“No need to join coalition government” – Democrat politician

PHOTO: Facebook/Parit Wacharasindhu

With around 55 seats won after Sunday’s election, the Democrats are one of a few political parties which will hold the balance of power. They will be able to choose between joining an alliance with a Pheu Thai-led bloc or siding with the Phalang Pracharat-led camp.

But Parit Wacharasindhu, a new generation Democrat Party member, says he wants his party to play a “constructive” opposition role in line with the party’s ideology rather than join any coalition government.

“As a party member and a representative of the 3.9 million popular votes we won, I think we need to be honest to our ideology.”

Parit, who is a nephew of ex-party leader Abhisit Vejjajiva, made his comments in a Facebook Live interview today. Parit was referring to Abhisit’s declaration before the election that the party would neither support General Prayut Chan-o-cha’s return to power as prime minister nor ‘corrupt politicians’.

Former Democrat PM Abhisit resigned as party leader after the Democrats faced huge losses in Sunday’s poll.

Parit said the opposition role he was recommending did not mean the party would obstruct the country’s efforts to move forward; some observers have suggested attempts to form a coalition government may not bear fruit without the Democrats joining either Pheu Thai or Phalang Pracharat.

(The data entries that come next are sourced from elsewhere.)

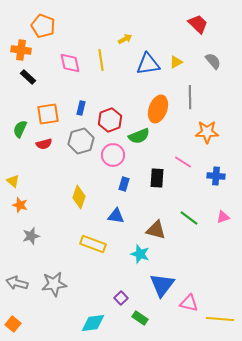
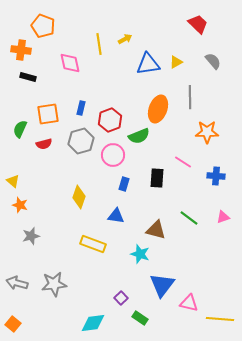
yellow line at (101, 60): moved 2 px left, 16 px up
black rectangle at (28, 77): rotated 28 degrees counterclockwise
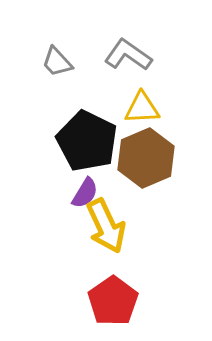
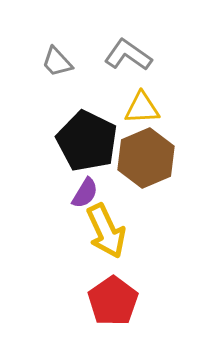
yellow arrow: moved 5 px down
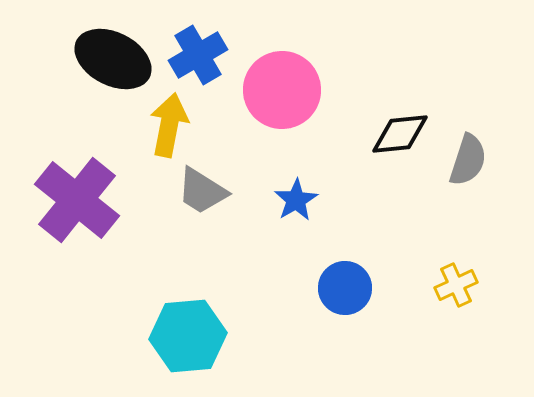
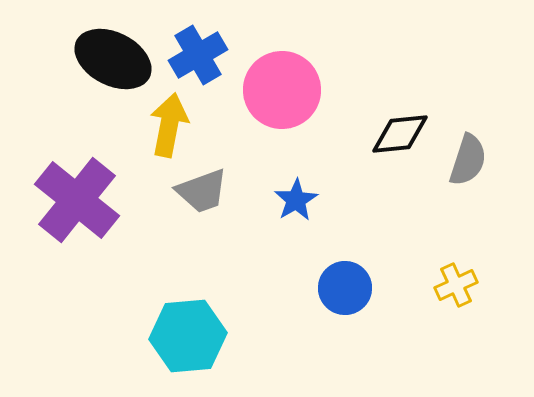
gray trapezoid: rotated 52 degrees counterclockwise
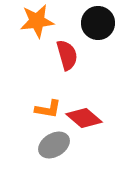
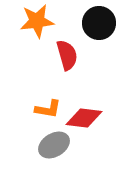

He said a bloc that could successfully gather a majority of more than 250 seats was entitled to be the next government, whether or not that party is the Democrats’ old rival Pheu Thai.

The Pheu Thai-led bloc now claims to have at least 255 seats and to be in the best position to form the next government.

Phalang Pracharat, meanwhile, is still seeking confirmed coalition partners because some parties like the Democrats and Bhumjaithai remain undecided. But even if both parties side with a Palang Pracharat alliance at this stage, the bloc will still not have a 250 seat majority.

Parit said the Democrats did not need to be part of a coalition government, no matter if it were led by Pheu Thai or Phalang Pracharat, but they would vote in parliament for good policies or those which tallied with their own and against any issue that contradicts with the party’s policies.

“At the same time we will play a role in scrutinising the government,” he added.